Neeson ist der Wissenschaftler Dr. Martin Harris und er reist mit seiner Gattin Liz (January Jones) nach Berlin, um dort an einem Kongress teilzunehmen, zu dem er von seinem deutschen Kollegen Bressler (Sebastian Koch) eingeladen wurde. Weil er seinen Aktenkoffer am Flugplatz vergessen hat, muss er nach seiner Ankunft am Hotel noch einmal zurück. Doch das Taxi der Fahrerin Gina (Diane Kruger) wird in einen Unfall verwickelt und stürzt in die Spree. Zwar kann Harris gerettet werden, doch er liegt danach vier Tage im Koma und hat keinerlei Papiere, um seine Identität zu belegen. Als er ins Hotel zurückkehrt, erkennt seine Gattin ihn nicht nur nicht mehr, sie hat auch einen anderen Mann (Aidan Quinn) an ihrer Seite, der sich seinerseits als Dr. Martin Harris ausgibt – und dies auch mit Papieren, Fotos und anderen Beweisen nachweisen kann. Harris ist verzweifelt und begibt sich auf Spurensuche: Der Weg führt zur Taxifahrerin Gina, die sich bereit erklärt, ihm zu helfen. Offensichtlich wurde Harris beiseite geräumt, um Platz für einen Killer zu schaffen, der Bresslers Finanzier, den Scheich Shada, umbringen soll. Doch die Wahrheit ist noch deutlich bizarrer.

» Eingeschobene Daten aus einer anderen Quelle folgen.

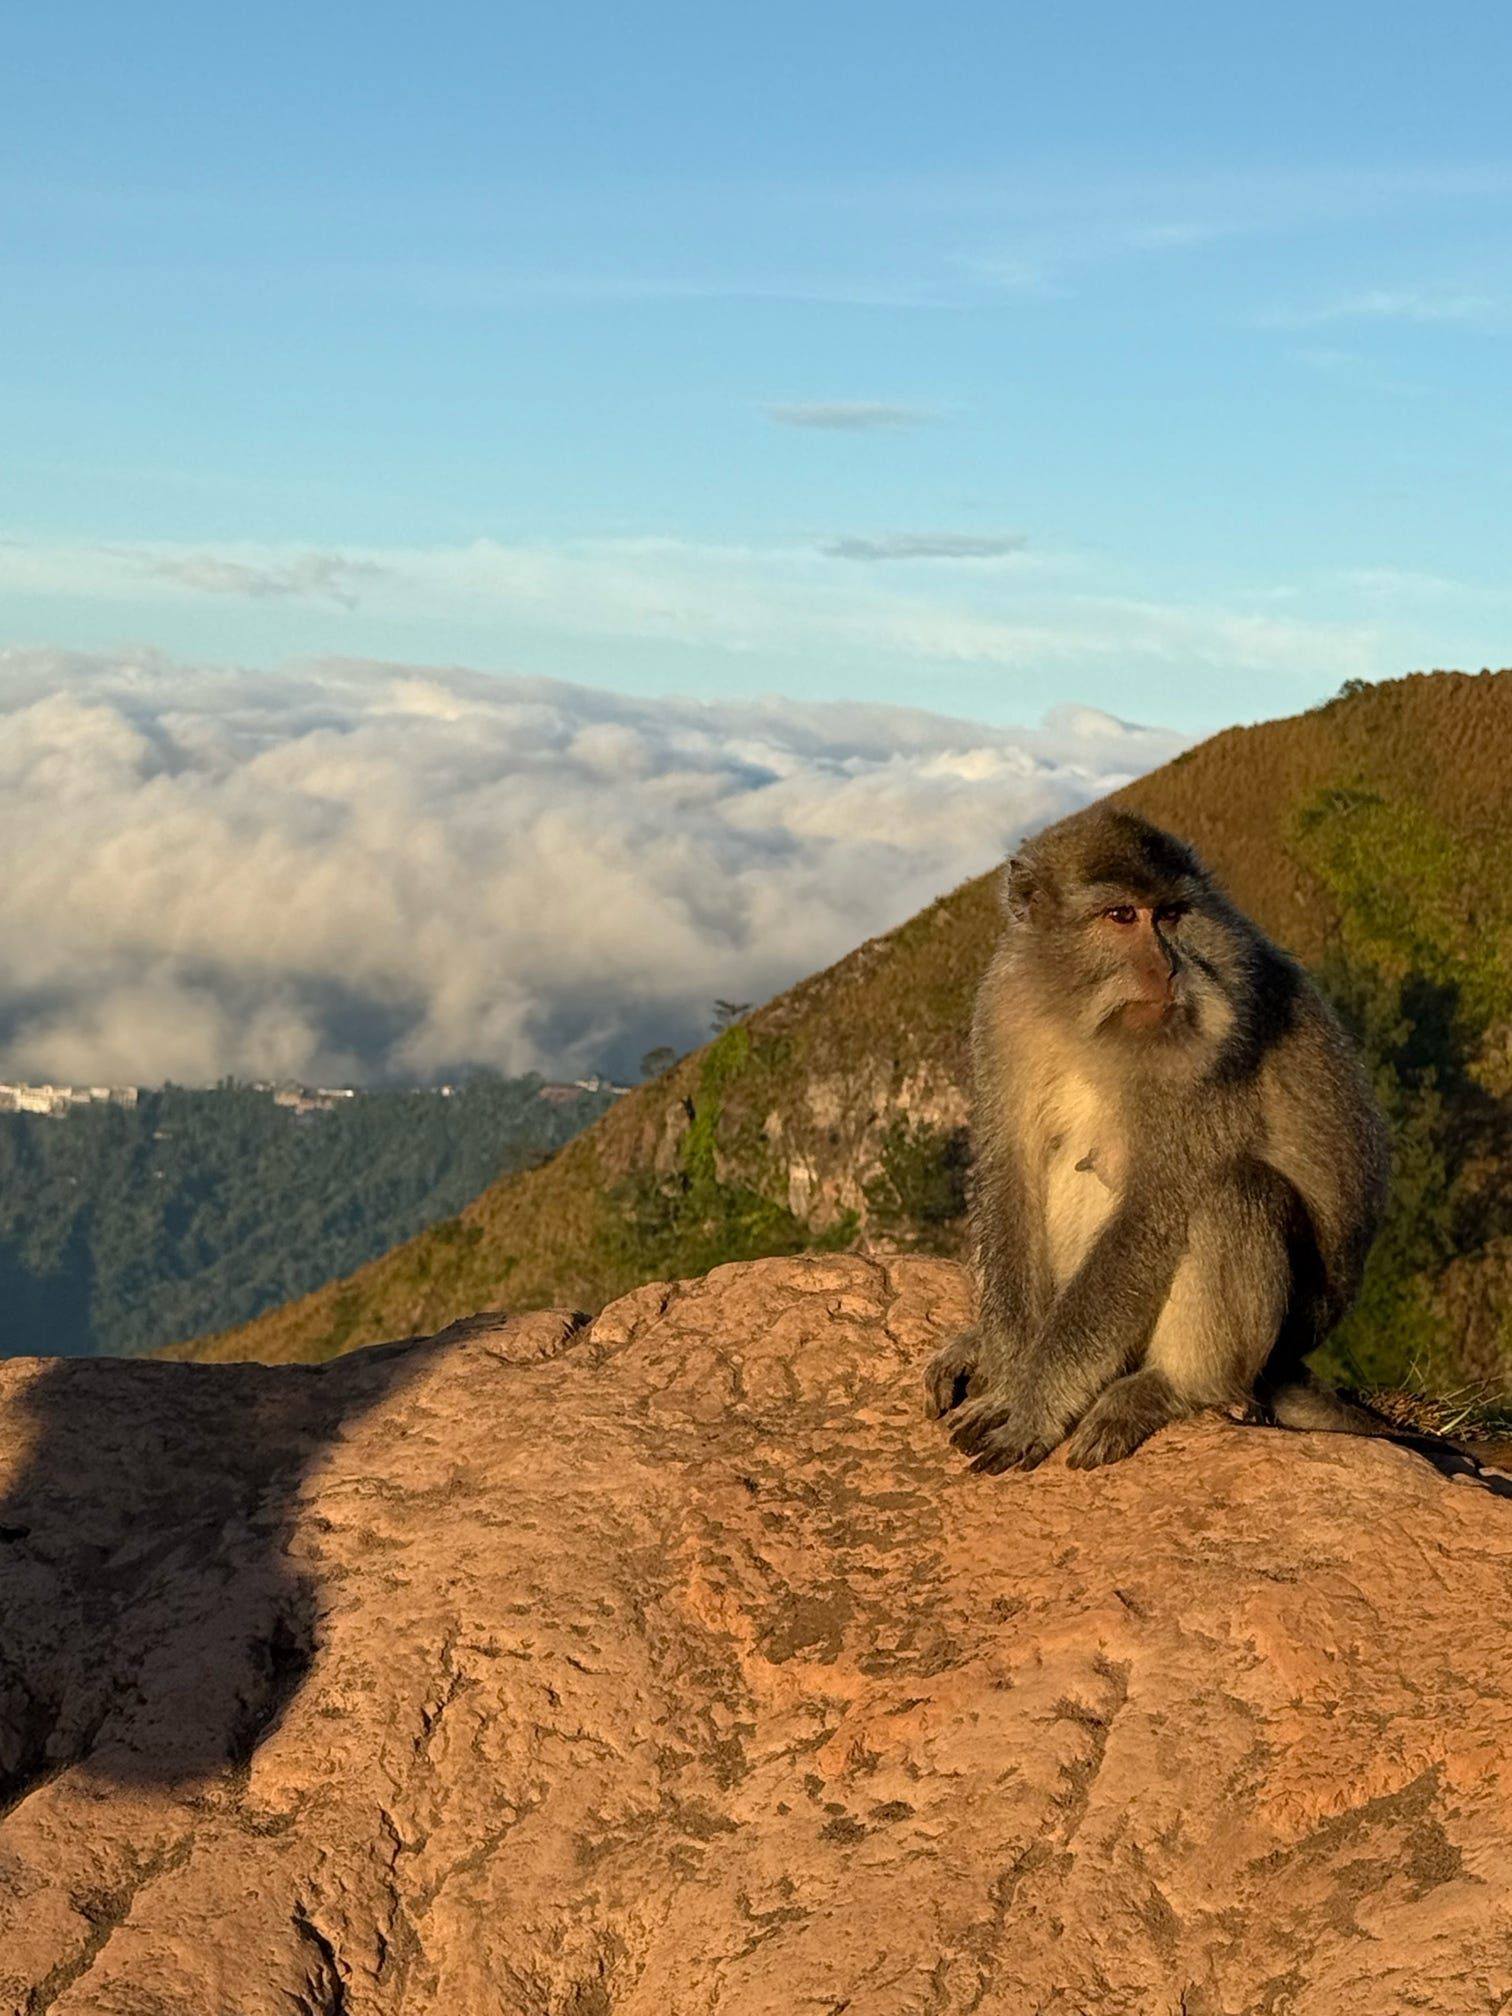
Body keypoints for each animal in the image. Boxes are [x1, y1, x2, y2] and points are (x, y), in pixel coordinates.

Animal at [923, 805, 1394, 1474]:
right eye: (1122, 916)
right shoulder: (1004, 1007)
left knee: (1233, 1190)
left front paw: (1030, 1403)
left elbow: (1153, 1208)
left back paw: (1169, 1387)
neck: (1086, 1023)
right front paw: (1005, 1367)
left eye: (1170, 915)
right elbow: (1010, 1171)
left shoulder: (1213, 1050)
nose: (1168, 969)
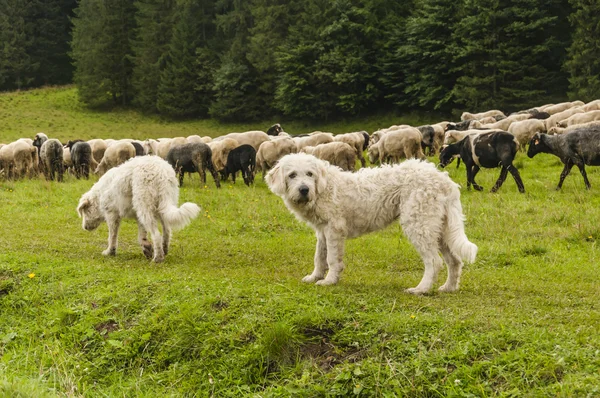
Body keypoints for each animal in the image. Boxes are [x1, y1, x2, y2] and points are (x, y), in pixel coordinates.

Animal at [268, 154, 478, 294]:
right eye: (292, 175)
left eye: (309, 174)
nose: (304, 189)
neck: (324, 187)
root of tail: (444, 180)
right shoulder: (322, 231)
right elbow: (319, 257)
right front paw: (315, 277)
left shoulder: (334, 229)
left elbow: (332, 259)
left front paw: (329, 281)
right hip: (439, 229)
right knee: (455, 261)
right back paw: (449, 288)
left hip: (419, 225)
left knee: (434, 262)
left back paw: (421, 289)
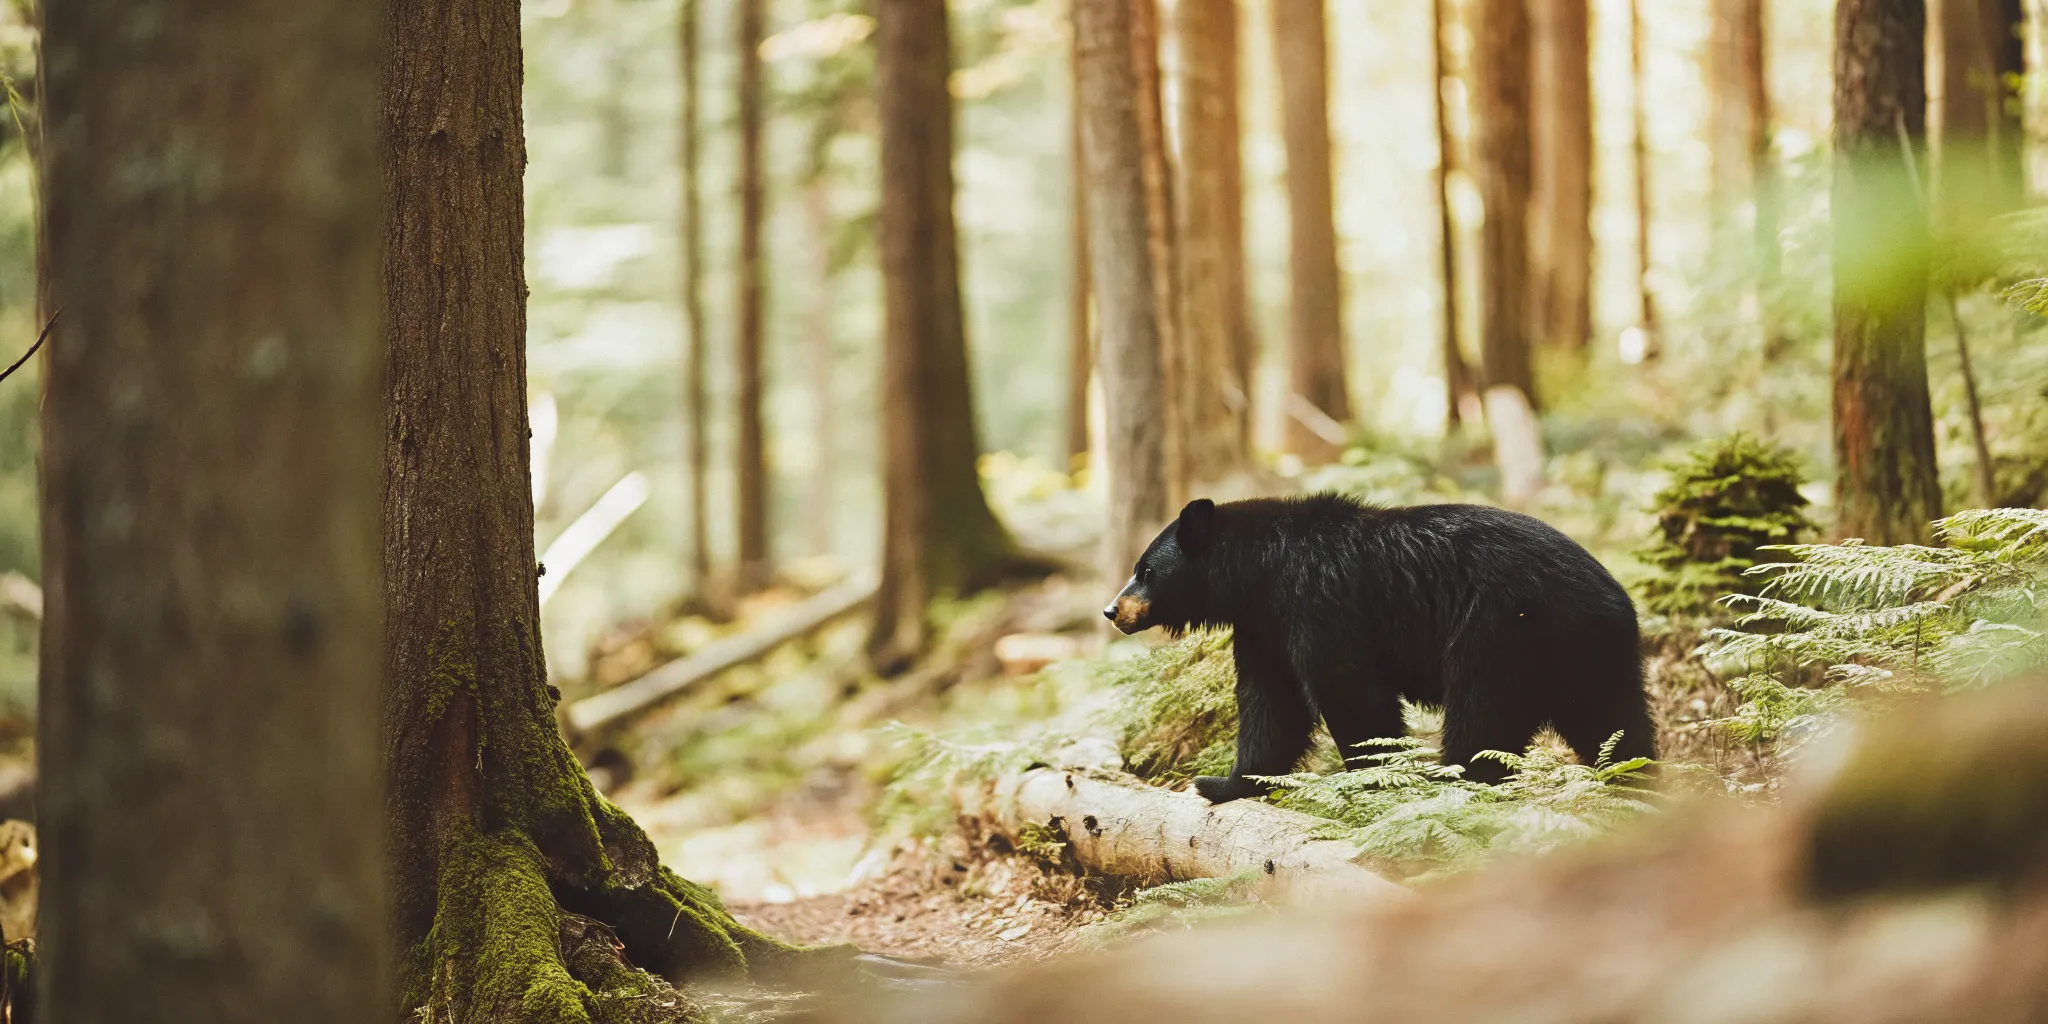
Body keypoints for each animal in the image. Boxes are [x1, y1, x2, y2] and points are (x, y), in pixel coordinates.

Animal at [1103, 494, 1655, 803]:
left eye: (1145, 570)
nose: (1111, 610)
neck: (1261, 571)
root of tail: (1613, 597)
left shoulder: (1321, 602)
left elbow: (1351, 693)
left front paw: (1373, 781)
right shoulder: (1264, 626)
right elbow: (1273, 704)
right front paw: (1226, 783)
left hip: (1502, 632)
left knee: (1483, 716)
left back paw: (1453, 781)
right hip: (1590, 654)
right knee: (1615, 722)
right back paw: (1640, 780)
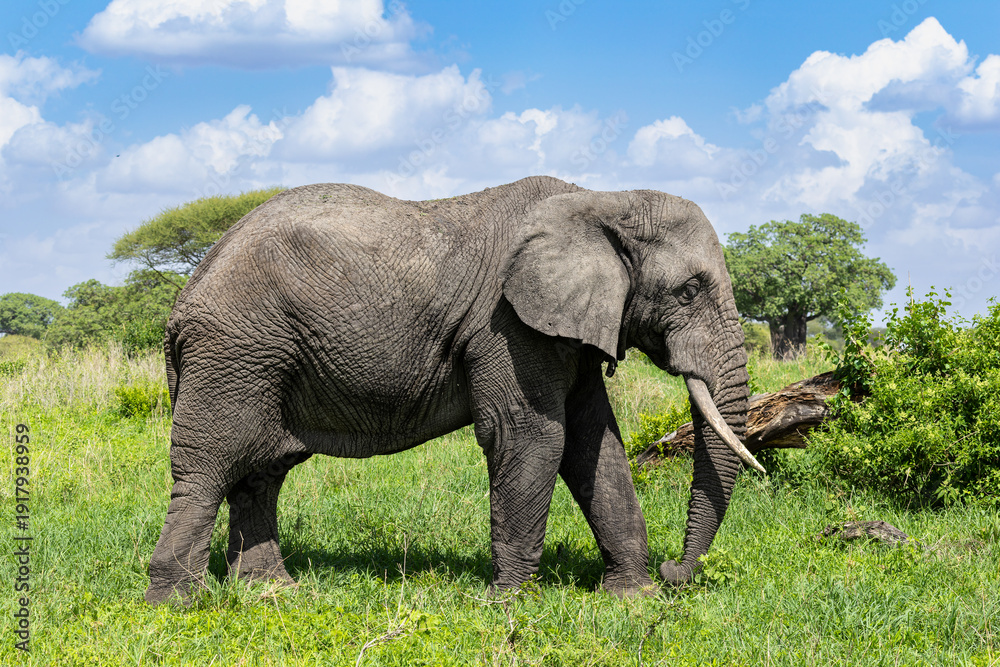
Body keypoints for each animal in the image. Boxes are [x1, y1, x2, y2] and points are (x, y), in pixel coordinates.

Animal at [144, 175, 763, 605]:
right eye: (687, 292)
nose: (676, 573)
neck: (602, 199)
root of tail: (184, 295)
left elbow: (596, 444)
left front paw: (632, 598)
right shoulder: (507, 326)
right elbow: (531, 437)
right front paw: (507, 605)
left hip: (263, 358)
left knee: (261, 473)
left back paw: (273, 592)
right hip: (236, 350)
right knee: (209, 467)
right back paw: (176, 604)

Der Twist, den UNKNOWN zum Ende hin aufbietet, ist tatsächlich mal eine ziemlich dicke Überraschung, aber beileibe nicht die einzige Stärke dieses rundum unterhaltsamen, spannenden und such visuell äußerst ansprechenden Films. Der verzweifelte Harris hetzt zwei Stunden lang durch Berlin, die Schergen eines unbekannten Auftraggebers im Nacken, liefert sich erbitterte Fights und Verfolgungsjagden, nur um am Ende ein Bombenattentat auf das Hotel Adlon verhindern zu müssen. Akteure wie die oben genannten Ganz und Langella verleihen dem Film Gravitas und Würde und rücken ihn noch weiter in die Nähe der großen Vorbilder, denen er ganz ohne Zweifel nacheifert. Neeson, das muss man mal so einfach sagen, ist vielleicht nicht der vielseitigste Darsteller unter der Sonne, aber für diese Rollen wie gemacht: Er wirkt immer ein bisschen durchschnittlich, er hat diesen traurigen Hundeblick, sodass man mit ihm mitfühlt, ist aber dann wieder kantig genug, um auch in den zupackenden Momenten glaubwürdig zu sein: Dass Collet-Serra sich durchaus auch auf die physische Seite des Thrillers versteht, schadet auch nicht. Diane Kruger hat einen etwas undankbaren Part abbekommen, spricht in der deutschen Synchro zudem mit einem dämlichen Jugo-Akzent (sie spielt eine illegale Immigrantin) und hat ihrer Garderobe danach gleich noch einmal für Fatih Akins AUS DEM NICHTS verwendet. Aber auch sie bringt natürlich Klasse mit und trägt dazu bei, dass UNKNOWN ohne Abstriche empfehlenswert ist. Ich schließe hier und sage: Nicht lesen, gucken!